Dictionary entry details
Sense 1
Meaning:
The completion of marriage by sexual intercourse
Classified under:
Nouns denoting acts or actions
Hypernyms ("consummation" is a kind of...):
closing; completion; culmination; mop up; windup (a concluding action)
Derivation:
consummate (fulfill sexually)
Sense 2
Meaning:
The act of bringing to completion or fruition
Classified under:
Nouns denoting acts or actions
Hypernyms ("consummation" is a kind of...):
closing; completion; culmination; mop up; windup (a concluding action)
Hyponyms (each of the following is a kind of "consummation"):
fruition; realisation; realization (something that is made real or concrete)
climax; coming; orgasm; sexual climax (the moment of most intense pleasure in sexual intercourse)

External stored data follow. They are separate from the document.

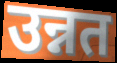
उन्नतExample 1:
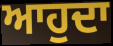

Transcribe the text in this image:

ਆਹੁਦਾ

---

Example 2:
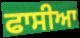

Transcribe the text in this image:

ਫਾਸੀਆ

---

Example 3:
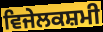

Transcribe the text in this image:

ਵਿਜੇਲਕਸ਼ਮੀ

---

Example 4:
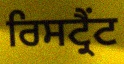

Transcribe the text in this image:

fulfillment; fulfilment (the act of consummating something (a desire or promise etc))
Derivation:
consummate (make perfect; bring to perfection)
consummate (fulfill sexually)
Context examples
He, he continued, pointing to the corpse, he suffered not in the consummation of the deed.

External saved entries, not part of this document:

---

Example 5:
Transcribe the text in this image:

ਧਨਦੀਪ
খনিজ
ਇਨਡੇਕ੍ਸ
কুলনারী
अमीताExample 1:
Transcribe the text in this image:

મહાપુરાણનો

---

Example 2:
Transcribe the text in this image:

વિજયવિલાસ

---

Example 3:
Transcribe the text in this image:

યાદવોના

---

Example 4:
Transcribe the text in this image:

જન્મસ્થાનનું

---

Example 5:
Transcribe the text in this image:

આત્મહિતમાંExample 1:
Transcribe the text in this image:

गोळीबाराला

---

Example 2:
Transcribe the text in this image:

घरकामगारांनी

(Frankenstein, by Mary Wollstonecraft Shelley)
I did feel, sometimes, for a little while, that I could have wished my wife had been my counsellor; had had more character and purpose, to sustain me and improve me by; had been endowed with power to fill up the void which somewhere seemed to be about me; but I felt as if this were an unearthly consummation of my happiness, that never had been meant to be, and never could have been.
(David Copperfield, by Charles Dickens)
Felix was too delicate to accept this offer, yet he looked forward to the probability of the event as to the consummation of his happiness.
(Frankenstein, by Mary Wollstonecraft Shelley)
After so much time spent in painful labour, to arrive at once at the summit of my desires was the most gratifying consummation of my toils.
(Frankenstein, by Mary Wollstonecraft Shelley)
During my first experiment, a kind of enthusiastic frenzy had blinded me to the horror of my employment; my mind was intently fixed on the consummation of my labour, and my eyes were shut to the horror of my proceedings.